When her first grandsons–twins!–were lying in her arms, all of three weeks old, she smiled and groaned in a sing-song pattern that reminded me of how she used to sing around the house. During the day, her groanings seemed plaintive: sad and longing, but not an expression of pain. Throughout the night, while I sat next to her as she neared death, her groanings became less frequent but more resonant, as if she groaned to give voice to something deeper than pain, deeper than exhaustion, deeper than death.

Mom had a firm faith that nothing–not even cancer–could separate her from the love of God that is in Jesus Christ. She prayed often that by grace through faith, God would comfort and console her as she lived with disease.

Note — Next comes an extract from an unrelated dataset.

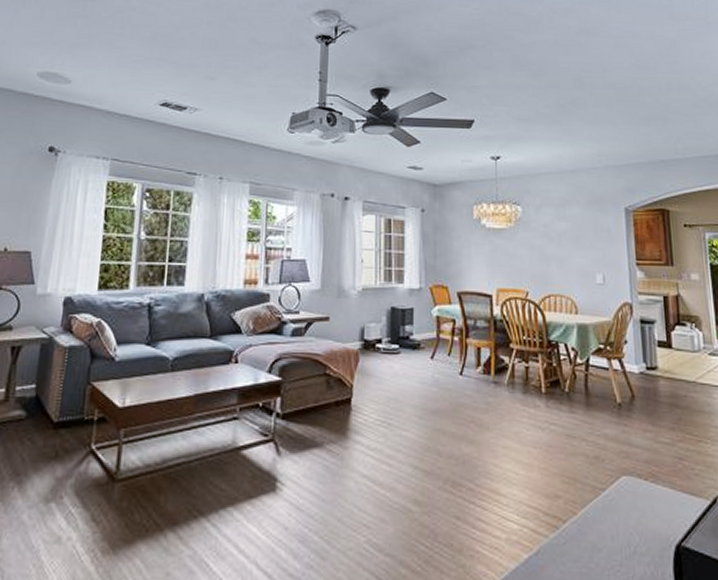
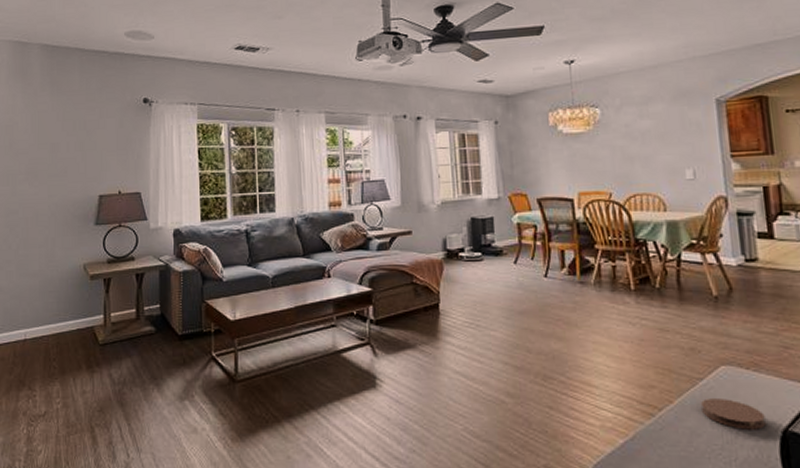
coaster: none [603,510,661,545] -> present [701,398,766,430]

So when the day came that she could no longer talk, she kept praying. She prayed with groans that sang a song of love to her grandsons. She prayed with groans that longed to be freed from mortality. She prayed with groans that entrusted her death and new life to the God Who promised never to leave her or abandon her. With the confidence of her faith, through she had been robbed of her voice, Mom prayed with what Romans 8 called “groanings too deep for words.”